Не получив воздушных шариков, я взял немного обладавшей особым блеском красной краски и расписал ей стены витрины. Потом добавил в витрину, чтобы сообщить ей веселое настроение и своеобразие, несколько карикатур. Живопись и обдумывание композиции позволяли мне убегать от безумия и одиночества моего мира туда, где жизнь была прекрасна, гармонична и упорядочена. Самые обычные вещи, сковороды и кастрюли, лампочки, лесенки, наборы инструментов, превращались в средства искусства. Объекты, не имевшие очевидного отношения друг к другу, становились, когда я располагал их правильным образом, взаимосвязанными и более значительными.
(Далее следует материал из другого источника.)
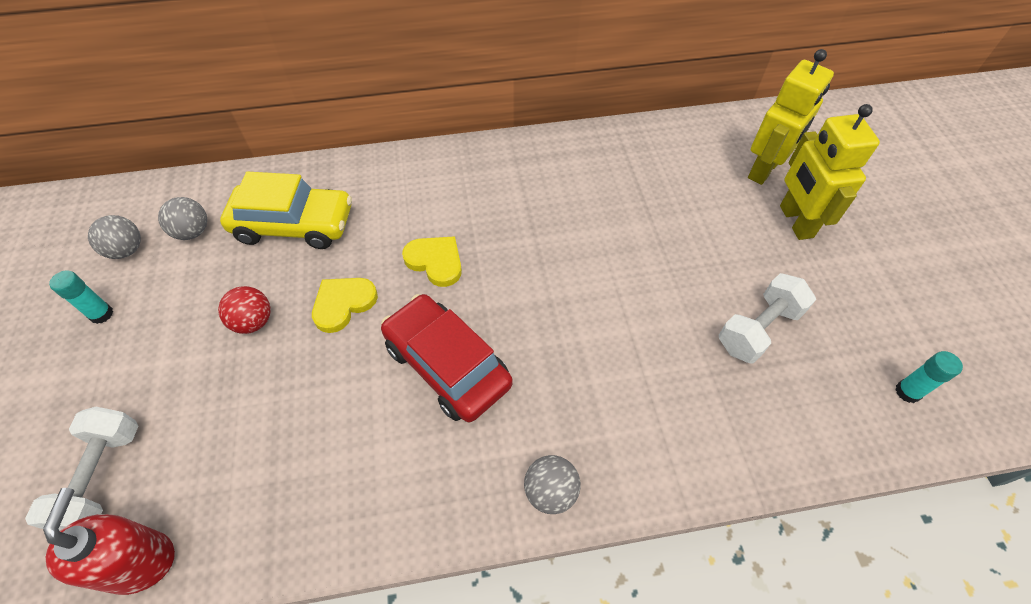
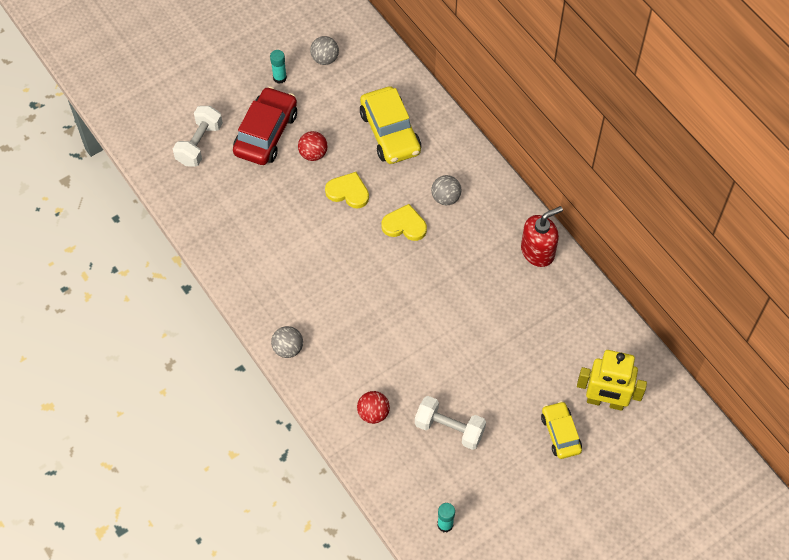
camera: 65 degrees right, 5 degrees up
white dumbbell [25,407,138,531] -> white dumbbell turned 45 degrees counterclockwise [173,106,223,167]
red soap dispenser [43,488,175,595] -> red soap dispenser moved to [521,206,563,267]
grey ball [158,197,207,240] -> grey ball moved to [431,175,462,205]
red car [381,294,513,422] -> red car moved to [233,87,297,165]
yellow heart [402,236,462,287] -> yellow heart turned 90 degrees counterclockwise [381,204,427,241]
yellow robot [780,104,880,240] -> yellow car [541,401,582,459]
none -> red ball [357,391,390,424]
Закончив оформление витрины, я позвал родителей, чтобы они взглянули на нее. Папа пожал плечами. Мама, вечно боявшаяся покражи, осмотрела все мной использованное, чтобы убедиться, что я не забрал из магазина ничего ценного. «Я не хочу, чтобы ты зря тратил гвозди, Элияху. Ты слышишь?» Улыбка появлялась на лице мамы, лишь когда дневная выручка оказывалась большей, чем она ожидала.
В летние месяцы я работал с отцом, латавшим кровли по всему Бруклину. Мне приходилось затаскивать по высоким лестницам рулоны толя и иные материалы на крыши домов. Лестниц и уж тем более высоты я боялся до смерти. Поднимая наверх ведро со смолой или рулон толя, я цеплялся за ступеньки лестниц, как иные цепляются за жизнь. Поднявшись, я помогал отцу смазывать кровлю смолой и расстилать по ней толь, и во все это время нас пропекало летнее солнце. Конечно, пирамид мы не строили, но происходившее все равно казалось мне рабским трудом.
И все же, какая странная связь возникает между отцом и сыном, когда они, почти не нарушая молчания, трудятся вместе. Я наблюдал за работавшим под знойным солнцем отцом и пытался подражать ему, — не просто из желания следовать его примеру, нет¸ мне хотелось завоевать любовь отца. Я воображал, как он ощутит некий намек на то чувство, которые испытывал сам, — чувство, что мы с ним едины, и не в одной лишь общей цели, состоявшей в том, чтобы выполнить работу побыстрее и получше, но и в сердцах наших тоже. Мы были товарищами по общей борьбе, по стараниям пережить ежедневные нападки моей матери.
Конечно, эта работа на крышах делала меня еще более странным в глазах тех немногих друзей, какие имелись у меня по соседству. Они проводили летние месяцы в Катскиллах и возвращались домой с рассказами о рыбалке, купаниях, походах в лес. А когда они спрашивали у меня, чем занимался летом я, мне оставалось лишь опустить взгляд на мои почерневшие руки и сказать: «Да так, ничем особенным. Просто работал с отцом». Я и по сей день люблю запах свежей смолы.
Начав учиться в школе четырехлетним, я уже в шестнадцать был готов к поступлению в колледж. Я мечтал о нью-йоркской Школе искусств и дизайна Пратта. Обучение в ней стоило пятьсот долларов, Деньги эти появились у меня после бар-мицвы и я был бы только рад потратить их, чтобы сбежать с Семьдесят третьей улицы. Однако у судьбы, а иначе сказать, у моей матери, имелись другие планы. Моя сестра Голди выходила замуж, ей следовало что-то подарить. В то время писком моды были иззелена-желтые, напоминавшие формой почку секционные диваны, стоившие примерно двести долларов. Надлежало также отпраздновать свадьбу — еще двести долларов. Ну и конечно, Голди требовалось свадебное платье, стоившее около ста.
— Я хочу занять у тебя пятьсот долларов, Элияху, — сказала мать.
— А выбор у меня есть? — слабо осведомился я.
— Что с тобой такое, ты не доверяешь своей маме? Что же ты за сын такой? Я бежала по русским снегам, царские солдаты гнались за мной, чтобы разрезать меня пополам, я родила тебя на свет, а ты хочешь лишить свою мамочку единственной радости в жизни — возможности сделать ее дочери свадебный подарок!